Il matrimonio è un’analogia molto utilizzata nel Nuovo Testamento. Desideriamo davvero costruire una vita insieme a Gesù? Chi dice di volersi sposare ma di desiderare che il proprio partner gli permetta di continuare a frequentare anche altri uomini o donne, non ha le idee chiare. Chi cerca sempre di negoziare per avere sempre più libertà egoistica all’interno del matrimonio non è qualcuno che ha preso il matrimonio sul serio ma qualcuno che sta cercando di manipolare un contratto. È qualcuno che desidera avere chi gli prepari da mangiare a casa mentre continua a vivere da single; un abuso lampante di una relazione. Gesù non ha detto che sia cristiano comportarsi in quel modo.

         Se non c’è evidenza che il cuore desideri seguire Cristo, incoraggerei fortemente di porci la domanda, siamo cristiani davvero? Siamo qualcuno che ha scelto di seguire Gesù? Perché desideriamo seguire Gesù? Siamo consapevoli della vita che ci aspetta? Dobbiamo però essere anche consapevoli che se desideriamo seguire Gesù ed essere come Lui faremo comunque dei grossi sbagli. Se questa è la nostra preoccupazione, possiamo essere rincuorati dal comprendere che Gesù ci salva per grazia, è un dono da Dio. Dobbiamo solo focalizzarci sul seguire Cristo e dilettarci in Lui. È una promessa per chi desidera davvero seguirlo non per chi è interessato solo al dono. Il nostro non è un invito ad accettare Gesù come Salvatore personale ma piuttosto un invito ad accettarlo come Signore della nostra vita. La buona novella, il Vangelo della grazia è che quando si accetta Gesù come Signore, egli diventa anche il nostro Salvatore. Gesù ci rassicurerà e toglierà la nostra paura mentre lo seguiamo, perché è ciò che egli desidera.

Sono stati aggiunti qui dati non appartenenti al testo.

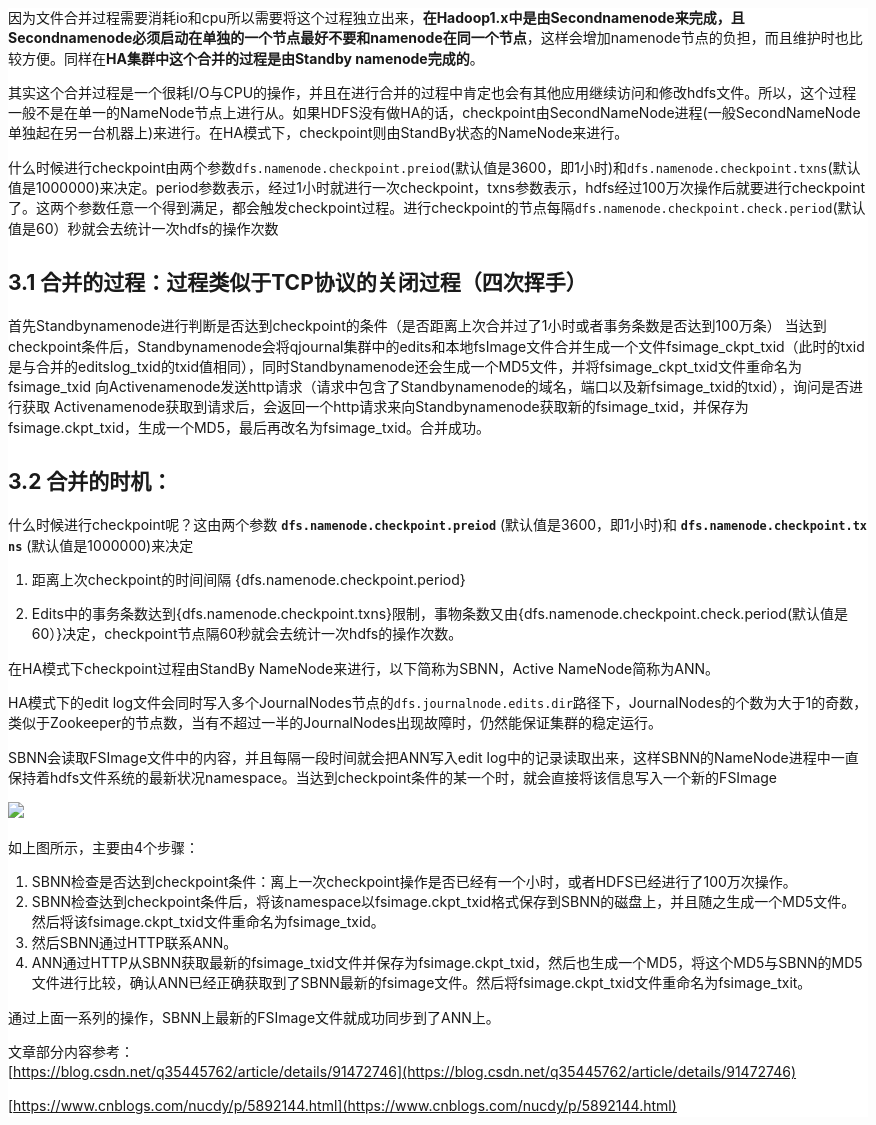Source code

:因为文件合并过程需要消耗io和cpu所以需要将这个过程独立出来，**在Hadoop1.x中是由Secondnamenode来完成，且Secondnamenode必须启动在单独的一个节点最好不要和namenode在同一个节点**，这样会增加namenode节点的负担，而且维护时也比较方便。同样在**HA集群中这个合并的过程是由Standby namenode完成的**。

其实这个合并过程是一个很耗I/O与CPU的操作，并且在进行合并的过程中肯定也会有其他应用继续访问和修改hdfs文件。所以，这个过程一般不是在单一的NameNode节点上进行从。如果HDFS没有做HA的话，checkpoint由SecondNameNode进程(一般SecondNameNode单独起在另一台机器上)来进行。在HA模式下，checkpoint则由StandBy状态的NameNode来进行。

什么时候进行checkpoint由两个参数`dfs.namenode.checkpoint.preiod`(默认值是3600，即1小时)和`dfs.namenode.checkpoint.txns`(默认值是1000000)来决定。period参数表示，经过1小时就进行一次checkpoint，txns参数表示，hdfs经过100万次操作后就要进行checkpoint了。这两个参数任意一个得到满足，都会触发checkpoint过程。进行checkpoint的节点每隔`dfs.namenode.checkpoint.check.period`(默认值是60）秒就会去统计一次hdfs的操作次数

## 3.1 合并的过程：过程类似于TCP协议的关闭过程（四次挥手）

首先Standbynamenode进行判断是否达到checkpoint的条件（是否距离上次合并过了1小时或者事务条数是否达到100万条）
当达到checkpoint条件后，Standbynamenode会将qjournal集群中的edits和本地fsImage文件合并生成一个文件fsimage\_ckpt\_txid（此时的txid是与合并的editslog\_txid的txid值相同），同时Standbynamenode还会生成一个MD5文件，并将fsimage\_ckpt\_txid文件重命名为fsimage\_txid
向Activenamenode发送http请求（请求中包含了Standbynamenode的域名，端口以及新fsimage\_txid的txid），询问是否进行获取
Activenamenode获取到请求后，会返回一个http请求来向Standbynamenode获取新的fsimage\_txid，并保存为fsimage.ckpt\_txid，生成一个MD5，最后再改名为fsimage\_txid。合并成功。
## 3.2 合并的时机：
什么时候进行checkpoint呢？这由两个参数 **`dfs.namenode.checkpoint.preiod`** (默认值是3600，即1小时)和 **`dfs.namenode.checkpoint.txns`** (默认值是1000000)来决定

1) 距离上次checkpoint的时间间隔 {dfs.namenode.checkpoint.period}

2) Edits中的事务条数达到{dfs.namenode.checkpoint.txns}限制，事物条数又由{dfs.namenode.checkpoint.check.period(默认值是60）}决定，checkpoint节点隔60秒就会去统计一次hdfs的操作次数。

在HA模式下checkpoint过程由StandBy NameNode来进行，以下简称为SBNN，Active NameNode简称为ANN。

HA模式下的edit log文件会同时写入多个JournalNodes节点的`dfs.journalnode.edits.dir`路径下，JournalNodes的个数为大于1的奇数，类似于Zookeeper的节点数，当有不超过一半的JournalNodes出现故障时，仍然能保证集群的稳定运行。

SBNN会读取FSImage文件中的内容，并且每隔一段时间就会把ANN写入edit log中的记录读取出来，这样SBNN的NameNode进程中一直保持着hdfs文件系统的最新状况namespace。当达到checkpoint条件的某一个时，就会直接将该信息写入一个新的FSImage

[![](https://i.loli.net/2021/03/05/QFLzGNJ1lWwbD8H.jpg)](https://imgconvert.csdnimg.cn/aHR0cDovL2ltZy5ibG9nLmNzZG4ubmV0LzIwMTYwNjE1MjIzNTUzODg4?x-oss-process=image/format,png)

如上图所示，主要由4个步骤：<br>
1) SBNN检查是否达到checkpoint条件：离上一次checkpoint操作是否已经有一个小时，或者HDFS已经进行了100万次操作。
2) SBNN检查达到checkpoint条件后，将该namespace以fsimage.ckpt\_txid格式保存到SBNN的磁盘上，并且随之生成一个MD5文件。然后将该fsimage.ckpt\_txid文件重命名为fsimage\_txid。
3) 然后SBNN通过HTTP联系ANN。
4)  ANN通过HTTP从SBNN获取最新的fsimage\_txid文件并保存为fsimage.ckpt\_txid，然后也生成一个MD5，将这个MD5与SBNN的MD5文件进行比较，确认ANN已经正确获取到了SBNN最新的fsimage文件。然后将fsimage.ckpt\_txid文件重命名为fsimage\_txit。

通过上面一系列的操作，SBNN上最新的FSImage文件就成功同步到了ANN上。

文章部分内容参考：<br>
[https://blog.csdn.net/q35445762/article/details/91472746](https://blog.csdn.net/q35445762/article/details/91472746)

[https://www.cnblogs.com/nucdy/p/5892144.html](https://www.cnblogs.com/nucdy/p/5892144.html)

È arrivata l’ora di fare pulizia sia nella nostra vita personale che nella dimora della chiesa come espresso dall’apostolo Paolo.

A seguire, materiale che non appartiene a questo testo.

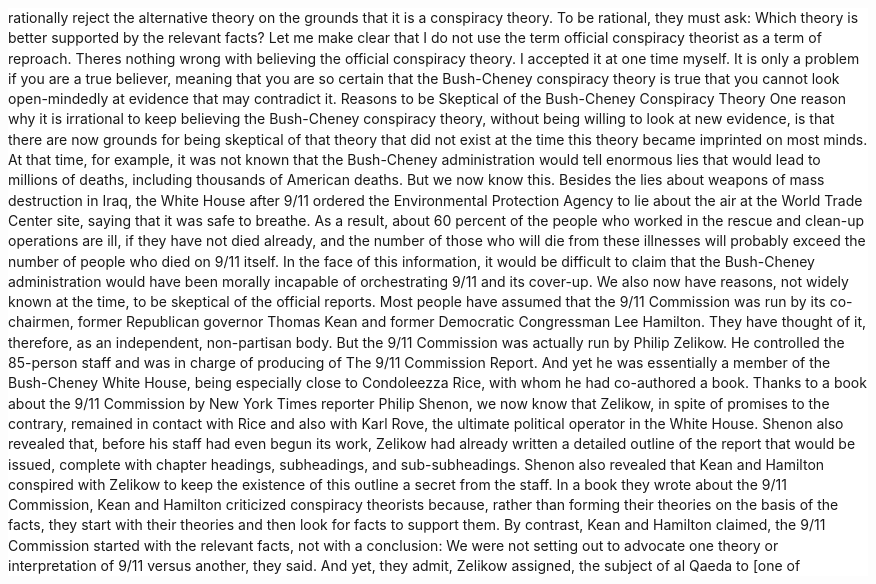 rationally reject the alternative theory on the grounds that it is a
conspiracy theory. To be rational, they must ask: Which theory is better
supported by the relevant facts?
Let me make clear that I do not use the term official conspiracy
theorist as a term of reproach. Theres nothing wrong with believing
the official conspiracy theory. I accepted it at one time myself.
It is only a problem if you are a true
believer, meaning that you are so certain that the Bush-Cheney
conspiracy theory is true that you cannot look open-mindedly at evidence
that may contradict it.
Reasons to be Skeptical of the Bush-Cheney
Conspiracy Theory
One reason why it is irrational to keep believing the Bush-Cheney
conspiracy theory, without being willing to look at new evidence, is
that there are now grounds for being skeptical of that theory that did
not exist at the time this theory became imprinted on most minds.
At that time, for example, it was not known that the Bush-Cheney
administration would tell enormous lies that would lead to millions of
deaths, including thousands of American deaths. But we now know this.
Besides the lies about weapons of mass
destruction in Iraq, the White House after 9/11 ordered the
Environmental Protection Agency to lie about the air at the World
Trade Center site, saying that it was safe to breathe. As a result,
about 60 percent of the people who worked in the rescue and clean-up
operations are ill, if they have not died already, and the number of
those who will die from these illnesses will probably exceed the number
of people who died on 9/11 itself.
In the face of this information, it would be
difficult to claim that the Bush-Cheney administration would have been
morally incapable of orchestrating 9/11 and its cover-up.
We also now have reasons, not widely known at the time, to be skeptical
of the official reports.
Most people have assumed that the 9/11
Commission was run by its co-chairmen, former Republican governor
Thomas Kean and former Democratic Congressman Lee Hamilton.
They have thought of it, therefore, as an independent, non-partisan
body.
But the 9/11 Commission was actually run by
Philip Zelikow. He controlled the 85-person staff and was in
charge of producing of
The 9/11 Commission Report. And yet he was
essentially a member of the Bush-Cheney White House, being especially
close to Condoleezza Rice, with whom he had co-authored a book.
Thanks to a book about the 9/11 Commission
by New York Times reporter Philip Shenon, we now know that
Zelikow, in spite of promises to the contrary, remained in contact with
Rice and also with Karl Rove, the ultimate political operator in
the White House. Shenon also revealed that, before his staff had even
begun its work, Zelikow had already written a detailed outline of the
report that would be issued, complete with chapter headings,
subheadings, and sub-subheadings.
Shenon also revealed that Kean and Hamilton
conspired with Zelikow to keep the existence of this outline a secret
from the staff.
In a book they wrote about the 9/11 Commission, Kean and Hamilton
criticized conspiracy theorists because, rather than forming their
theories on the basis of the facts, they start with their theories and
then look for facts to support them.
By contrast, Kean and Hamilton claimed, the
9/11 Commission started with the relevant facts, not with a conclusion:
We were not setting out to advocate one
theory or interpretation of 9/11 versus another, they said.
And yet, they admit, Zelikow assigned,
the subject of al Qaeda to [one of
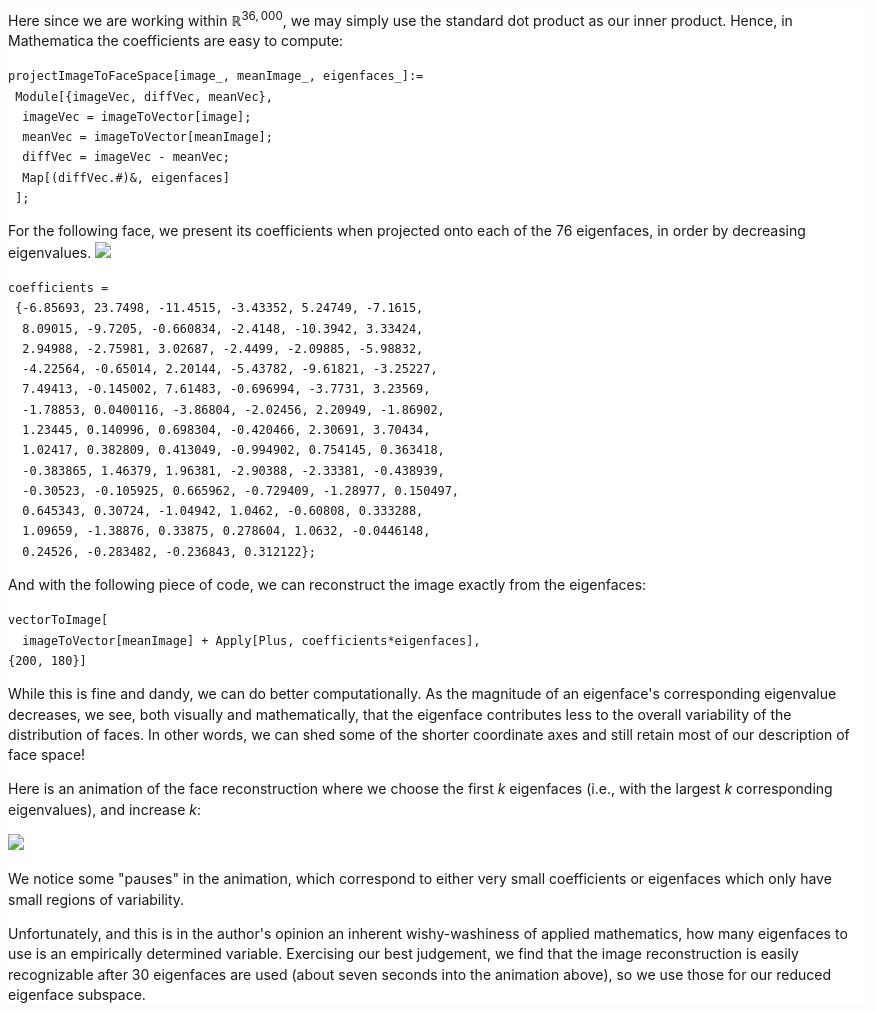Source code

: Here since we are working within $\mathbb{R}^{36,000}$, we may simply use the standard dot product as our inner product. Hence, in Mathematica the coefficients are easy to compute:

    
    projectImageToFaceSpace[image_, meanImage_, eigenfaces_]:=
     Module[{imageVec, diffVec, meanVec},
      imageVec = imageToVector[image];
      meanVec = imageToVector[meanImage];
      diffVec = imageVec - meanVec;
      Map[(diffVec.#)&, eigenfaces]
     ];

For the following face, we present its coefficients when projected onto each of the 76 eigenfaces, in order by decreasing eigenvalues.
[![](http://jeremykun.files.wordpress.com/2011/07/example-face.png)
](http://jeremykun.files.wordpress.com/2011/07/example-face.png)

    
    coefficients =
     {-6.85693, 23.7498, -11.4515, -3.43352, 5.24749, -7.1615,
      8.09015, -9.7205, -0.660834, -2.4148, -10.3942, 3.33424,
      2.94988, -2.75981, 3.02687, -2.4499, -2.09885, -5.98832,
      -4.22564, -0.65014, 2.20144, -5.43782, -9.61821, -3.25227,
      7.49413, -0.145002, 7.61483, -0.696994, -3.7731, 3.23569,
      -1.78853, 0.0400116, -3.86804, -2.02456, 2.20949, -1.86902,
      1.23445, 0.140996, 0.698304, -0.420466, 2.30691, 3.70434,
      1.02417, 0.382809, 0.413049, -0.994902, 0.754145, 0.363418,
      -0.383865, 1.46379, 1.96381, -2.90388, -2.33381, -0.438939,
      -0.30523, -0.105925, 0.665962, -0.729409, -1.28977, 0.150497,
      0.645343, 0.30724, -1.04942, 1.0462, -0.60808, 0.333288,
      1.09659, -1.38876, 0.33875, 0.278604, 1.0632, -0.0446148,
      0.24526, -0.283482, -0.236843, 0.312122};

And with the following piece of code, we can reconstruct the image exactly from the eigenfaces:

    
    vectorToImage[
      imageToVector[meanImage] + Apply[Plus, coefficients*eigenfaces],
    {200, 180}]

While this is fine and dandy, we can do better computationally. As the magnitude of an eigenface's corresponding eigenvalue decreases, we see, both visually and mathematically, that the eigenface contributes less to the overall variability of the distribution of faces. In other words, we can shed some of the shorter coordinate axes and still retain most of our description of face space!

Here is an animation of the face reconstruction where we choose the first $k$ eigenfaces (i.e., with the largest $k$ corresponding eigenvalues), and increase $k$:

[![](http://jeremykun.files.wordpress.com/2011/07/eigenface-convergence.gif)
](http://jeremykun.files.wordpress.com/2011/07/eigenface-convergence.gif)

We notice some "pauses" in the animation, which correspond to either very small coefficients or eigenfaces which only have small regions of variability.

Unfortunately, and this is in the author's opinion an inherent wishy-washiness of applied mathematics, how many eigenfaces to use is an empirically determined variable. Exercising our best judgement, we find that the image reconstruction is easily recognizable after 30 eigenfaces are used (about seven seconds into the animation above), so we use those for our reduced eigenface subspace.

“Confessate i vostri falli gli uni agli altri e pregate gli uni per gli altri, affinché siate guariti; molto può la preghiera del giusto, fatta con efficacia” (Giacomo 5:16).

È una chiamata dello Spirito Santo dentro ognuno di noi a mettersi al servizio degli altri aiutandosi a vicenda. Come gli ebrei tolgono il vecchio lievito quando arriva la Pasqua ebraica e si ispeziona ogni angolo della casa per assicurarsi che sia tolto del tutto, così anche noi dovremmo ispezionare i nostri cuori. Le cose negative che abbiamo nascosto, quel lievito con il potenziale di corrompere tutto dovrebbe essere tolto. Lo stesso si applica alla nostra famiglia di fede, dovremmo togliere il lievito malvagio dalle nostre relazioni. Incoraggio tutti a fare pulizia nelle vostre chiese in casa, parliamo dei problemi, preghiamo gli uni per gli altri, confessiamo i nostri peccati. Dedichiamoci e rinnoviamo il nostro impegno a diventare chi siamo davvero.

Preghiera: Padre Celeste, ti ringrazio per il tuo dono della grazia. Ci scusiamo per il modo in cui abbiamo cercato di manipolare la tua gentilezza verso di noi pensando solo a noi stessi. Rifiutiamo l’influenza della nostra carne e chiediamo che il Tuo Spirito riesca ad influenzarci e a fortificarci. Desideriamo essere come Gesù. Nel nome di Gesù, amen.